Data for analysis »

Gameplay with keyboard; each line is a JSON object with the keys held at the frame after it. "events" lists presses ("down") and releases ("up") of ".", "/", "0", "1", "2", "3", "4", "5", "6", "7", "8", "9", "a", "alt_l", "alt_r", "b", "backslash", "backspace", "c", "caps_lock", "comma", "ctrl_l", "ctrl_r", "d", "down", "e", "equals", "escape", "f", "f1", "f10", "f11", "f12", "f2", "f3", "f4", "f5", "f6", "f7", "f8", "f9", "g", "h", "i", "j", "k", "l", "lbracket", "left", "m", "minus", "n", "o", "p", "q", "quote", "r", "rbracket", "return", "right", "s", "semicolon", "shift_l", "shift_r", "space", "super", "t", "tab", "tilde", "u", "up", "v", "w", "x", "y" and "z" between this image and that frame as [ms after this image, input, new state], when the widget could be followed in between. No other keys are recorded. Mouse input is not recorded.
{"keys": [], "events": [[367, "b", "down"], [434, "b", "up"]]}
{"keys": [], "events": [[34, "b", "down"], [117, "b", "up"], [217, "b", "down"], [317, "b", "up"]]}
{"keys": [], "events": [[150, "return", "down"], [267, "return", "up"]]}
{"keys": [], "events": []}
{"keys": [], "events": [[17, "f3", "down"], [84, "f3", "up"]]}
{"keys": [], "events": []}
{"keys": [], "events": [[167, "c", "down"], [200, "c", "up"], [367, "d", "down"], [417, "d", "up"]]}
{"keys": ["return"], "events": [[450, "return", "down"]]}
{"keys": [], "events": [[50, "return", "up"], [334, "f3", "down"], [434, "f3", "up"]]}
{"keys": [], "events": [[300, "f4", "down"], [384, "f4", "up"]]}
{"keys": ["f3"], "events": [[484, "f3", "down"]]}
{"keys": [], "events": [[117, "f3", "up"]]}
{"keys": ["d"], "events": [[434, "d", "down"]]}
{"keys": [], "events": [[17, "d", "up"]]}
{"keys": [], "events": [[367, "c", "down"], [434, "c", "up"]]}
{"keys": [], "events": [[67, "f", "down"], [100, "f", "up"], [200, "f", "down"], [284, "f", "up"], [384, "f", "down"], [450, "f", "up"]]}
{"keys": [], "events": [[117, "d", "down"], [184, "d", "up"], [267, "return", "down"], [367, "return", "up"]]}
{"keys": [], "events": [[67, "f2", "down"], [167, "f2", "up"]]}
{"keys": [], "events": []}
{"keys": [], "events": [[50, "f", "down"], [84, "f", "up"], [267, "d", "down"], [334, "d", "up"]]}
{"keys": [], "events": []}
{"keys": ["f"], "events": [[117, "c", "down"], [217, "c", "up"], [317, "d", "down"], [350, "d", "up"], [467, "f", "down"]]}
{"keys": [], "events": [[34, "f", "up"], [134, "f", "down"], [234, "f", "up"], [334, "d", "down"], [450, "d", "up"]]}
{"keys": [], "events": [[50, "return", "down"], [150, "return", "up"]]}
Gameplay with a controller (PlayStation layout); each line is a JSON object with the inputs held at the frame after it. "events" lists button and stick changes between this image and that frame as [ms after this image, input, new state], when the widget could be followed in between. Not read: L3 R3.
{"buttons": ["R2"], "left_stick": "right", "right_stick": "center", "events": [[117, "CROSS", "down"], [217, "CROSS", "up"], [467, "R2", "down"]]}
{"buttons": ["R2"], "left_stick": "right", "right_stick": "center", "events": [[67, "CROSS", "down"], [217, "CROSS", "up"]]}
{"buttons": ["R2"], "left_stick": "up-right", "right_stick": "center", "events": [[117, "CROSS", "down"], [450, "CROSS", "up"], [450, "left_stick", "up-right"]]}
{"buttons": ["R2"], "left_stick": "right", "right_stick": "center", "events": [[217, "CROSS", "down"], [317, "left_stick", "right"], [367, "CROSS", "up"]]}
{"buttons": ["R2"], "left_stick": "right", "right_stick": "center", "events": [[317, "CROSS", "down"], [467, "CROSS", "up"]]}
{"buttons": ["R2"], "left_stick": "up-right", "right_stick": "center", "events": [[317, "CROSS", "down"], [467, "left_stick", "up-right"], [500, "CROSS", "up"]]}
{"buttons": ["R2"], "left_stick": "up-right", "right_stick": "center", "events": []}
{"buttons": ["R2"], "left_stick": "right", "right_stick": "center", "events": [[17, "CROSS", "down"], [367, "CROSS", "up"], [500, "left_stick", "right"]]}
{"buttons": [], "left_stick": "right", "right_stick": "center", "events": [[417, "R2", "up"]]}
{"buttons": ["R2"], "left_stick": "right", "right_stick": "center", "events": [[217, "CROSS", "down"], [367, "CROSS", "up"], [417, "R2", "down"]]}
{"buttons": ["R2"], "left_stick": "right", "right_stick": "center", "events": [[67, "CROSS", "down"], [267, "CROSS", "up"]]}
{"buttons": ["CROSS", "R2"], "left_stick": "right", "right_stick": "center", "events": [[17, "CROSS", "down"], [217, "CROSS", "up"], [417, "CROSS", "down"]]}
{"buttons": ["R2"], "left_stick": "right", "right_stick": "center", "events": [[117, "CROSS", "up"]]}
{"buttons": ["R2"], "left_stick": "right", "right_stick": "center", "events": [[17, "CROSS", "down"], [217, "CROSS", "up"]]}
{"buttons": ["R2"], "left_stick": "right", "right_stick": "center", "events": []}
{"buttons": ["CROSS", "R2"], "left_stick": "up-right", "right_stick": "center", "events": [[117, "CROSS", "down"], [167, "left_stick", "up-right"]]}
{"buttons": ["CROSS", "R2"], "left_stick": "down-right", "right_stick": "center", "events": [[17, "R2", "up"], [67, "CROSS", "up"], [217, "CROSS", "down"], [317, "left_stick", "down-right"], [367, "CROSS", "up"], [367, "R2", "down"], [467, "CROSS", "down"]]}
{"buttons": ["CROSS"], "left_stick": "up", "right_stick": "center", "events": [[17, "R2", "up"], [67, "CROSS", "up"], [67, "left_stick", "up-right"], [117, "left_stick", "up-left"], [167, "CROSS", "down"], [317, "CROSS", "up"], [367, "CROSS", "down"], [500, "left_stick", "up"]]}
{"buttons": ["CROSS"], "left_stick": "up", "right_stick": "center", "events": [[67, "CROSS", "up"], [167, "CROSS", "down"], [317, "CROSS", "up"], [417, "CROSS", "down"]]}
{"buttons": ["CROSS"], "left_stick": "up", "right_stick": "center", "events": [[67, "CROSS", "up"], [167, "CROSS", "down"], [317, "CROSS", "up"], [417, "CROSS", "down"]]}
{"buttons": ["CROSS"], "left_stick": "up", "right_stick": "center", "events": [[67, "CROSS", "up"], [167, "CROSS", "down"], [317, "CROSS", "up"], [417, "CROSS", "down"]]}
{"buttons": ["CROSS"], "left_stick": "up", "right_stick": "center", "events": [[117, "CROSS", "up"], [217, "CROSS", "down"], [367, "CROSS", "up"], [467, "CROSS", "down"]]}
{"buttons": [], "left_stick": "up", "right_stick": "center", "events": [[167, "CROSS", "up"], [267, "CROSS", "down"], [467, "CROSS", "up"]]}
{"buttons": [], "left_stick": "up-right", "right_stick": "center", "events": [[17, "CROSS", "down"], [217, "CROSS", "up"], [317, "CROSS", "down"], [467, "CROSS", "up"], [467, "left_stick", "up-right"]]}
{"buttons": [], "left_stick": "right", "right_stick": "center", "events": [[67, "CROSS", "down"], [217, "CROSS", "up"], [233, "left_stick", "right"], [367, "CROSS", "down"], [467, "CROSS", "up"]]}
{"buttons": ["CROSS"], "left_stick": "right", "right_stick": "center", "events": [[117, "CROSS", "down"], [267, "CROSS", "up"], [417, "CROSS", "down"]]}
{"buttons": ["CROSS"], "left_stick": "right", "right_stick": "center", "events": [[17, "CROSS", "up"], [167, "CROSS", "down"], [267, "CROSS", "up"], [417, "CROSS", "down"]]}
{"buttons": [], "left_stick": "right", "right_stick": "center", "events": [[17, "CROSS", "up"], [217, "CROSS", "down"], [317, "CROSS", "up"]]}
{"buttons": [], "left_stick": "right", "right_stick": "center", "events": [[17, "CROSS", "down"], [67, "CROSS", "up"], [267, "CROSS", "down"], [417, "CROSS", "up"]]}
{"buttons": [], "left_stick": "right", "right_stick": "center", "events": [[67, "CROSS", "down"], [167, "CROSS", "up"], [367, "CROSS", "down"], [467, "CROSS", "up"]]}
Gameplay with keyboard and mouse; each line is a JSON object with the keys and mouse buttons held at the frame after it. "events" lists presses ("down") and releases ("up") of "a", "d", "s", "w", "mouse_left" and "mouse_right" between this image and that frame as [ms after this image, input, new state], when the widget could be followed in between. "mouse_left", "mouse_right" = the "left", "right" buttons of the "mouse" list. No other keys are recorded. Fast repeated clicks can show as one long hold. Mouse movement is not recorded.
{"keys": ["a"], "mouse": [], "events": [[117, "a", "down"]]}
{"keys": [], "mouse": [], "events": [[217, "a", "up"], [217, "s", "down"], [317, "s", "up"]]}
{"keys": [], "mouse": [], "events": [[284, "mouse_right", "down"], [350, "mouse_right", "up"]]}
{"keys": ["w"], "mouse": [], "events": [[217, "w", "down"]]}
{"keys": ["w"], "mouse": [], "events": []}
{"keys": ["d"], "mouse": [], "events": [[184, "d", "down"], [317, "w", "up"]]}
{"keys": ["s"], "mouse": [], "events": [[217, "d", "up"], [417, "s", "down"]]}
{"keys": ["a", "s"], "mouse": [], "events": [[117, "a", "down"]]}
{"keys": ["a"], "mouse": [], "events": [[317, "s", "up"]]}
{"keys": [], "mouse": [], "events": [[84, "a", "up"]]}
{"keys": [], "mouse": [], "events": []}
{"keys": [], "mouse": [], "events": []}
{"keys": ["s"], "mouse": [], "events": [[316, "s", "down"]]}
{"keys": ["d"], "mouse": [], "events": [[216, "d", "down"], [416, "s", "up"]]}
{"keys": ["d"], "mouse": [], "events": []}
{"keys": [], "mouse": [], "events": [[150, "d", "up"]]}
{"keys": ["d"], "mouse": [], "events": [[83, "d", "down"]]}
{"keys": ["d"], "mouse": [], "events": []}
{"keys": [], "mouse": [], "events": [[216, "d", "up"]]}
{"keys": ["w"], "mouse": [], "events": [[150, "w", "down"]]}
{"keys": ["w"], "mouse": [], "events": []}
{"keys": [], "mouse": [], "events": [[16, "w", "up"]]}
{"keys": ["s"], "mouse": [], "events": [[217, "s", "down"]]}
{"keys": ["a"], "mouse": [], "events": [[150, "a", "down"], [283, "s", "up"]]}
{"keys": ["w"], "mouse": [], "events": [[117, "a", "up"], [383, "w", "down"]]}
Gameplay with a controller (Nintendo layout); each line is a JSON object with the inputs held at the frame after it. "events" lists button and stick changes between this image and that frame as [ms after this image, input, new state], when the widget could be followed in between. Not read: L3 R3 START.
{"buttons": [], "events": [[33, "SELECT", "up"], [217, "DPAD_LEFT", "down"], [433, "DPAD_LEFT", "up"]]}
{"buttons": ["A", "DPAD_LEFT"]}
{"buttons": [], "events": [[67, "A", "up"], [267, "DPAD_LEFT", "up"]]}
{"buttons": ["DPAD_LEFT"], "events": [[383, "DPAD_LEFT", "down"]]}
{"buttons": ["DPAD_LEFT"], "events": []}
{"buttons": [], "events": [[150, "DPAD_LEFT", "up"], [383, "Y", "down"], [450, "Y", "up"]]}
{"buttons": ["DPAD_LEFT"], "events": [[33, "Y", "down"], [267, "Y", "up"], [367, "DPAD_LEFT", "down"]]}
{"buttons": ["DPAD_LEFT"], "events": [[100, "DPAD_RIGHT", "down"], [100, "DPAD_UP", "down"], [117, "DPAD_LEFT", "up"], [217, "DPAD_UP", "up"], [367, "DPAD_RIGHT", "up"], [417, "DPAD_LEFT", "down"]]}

Problem statement » The answer must be every line from the records above that contains the word "this", copied in full.

Your response »
Gameplay with keyboard; each line is a JSON object with the keys held at the frame after it. "events" lists presses ("down") and releases ("up") of ".", "/", "0", "1", "2", "3", "4", "5", "6", "7", "8", "9", "a", "alt_l", "alt_r", "b", "backslash", "backspace", "c", "caps_lock", "comma", "ctrl_l", "ctrl_r", "d", "down", "e", "equals", "escape", "f", "f1", "f10", "f11", "f12", "f2", "f3", "f4", "f5", "f6", "f7", "f8", "f9", "g", "h", "i", "j", "k", "l", "lbracket", "left", "m", "minus", "n", "o", "p", "q", "quote", "r", "rbracket", "return", "right", "s", "semicolon", "shift_l", "shift_r", "space", "super", "t", "tab", "tilde", "u", "up", "v", "w", "x", "y" and "z" between this image and that frame as [ms after this image, input, new state], when the widget could be followed in between. No other keys are recorded. Mouse input is not recorded.
Gameplay with a controller (PlayStation layout); each line is a JSON object with the inputs held at the frame after it. "events" lists button and stick changes between this image and that frame as [ms after this image, input, new state], when the widget could be followed in between. Not read: L3 R3.
Gameplay with keyboard and mouse; each line is a JSON object with the keys and mouse buttons held at the frame after it. "events" lists presses ("down") and releases ("up") of "a", "d", "s", "w", "mouse_left" and "mouse_right" between this image and that frame as [ms after this image, input, new state], when the widget could be followed in between. "mouse_left", "mouse_right" = the "left", "right" buttons of the "mouse" list. No other keys are recorded. Fast repeated clicks can show as one long hold. Mouse movement is not recorded.
Gameplay with a controller (Nintendo layout); each line is a JSON object with the inputs held at the frame after it. "events" lists button and stick changes between this image and that frame as [ms after this image, input, new state], when the widget could be followed in between. Not read: L3 R3 START.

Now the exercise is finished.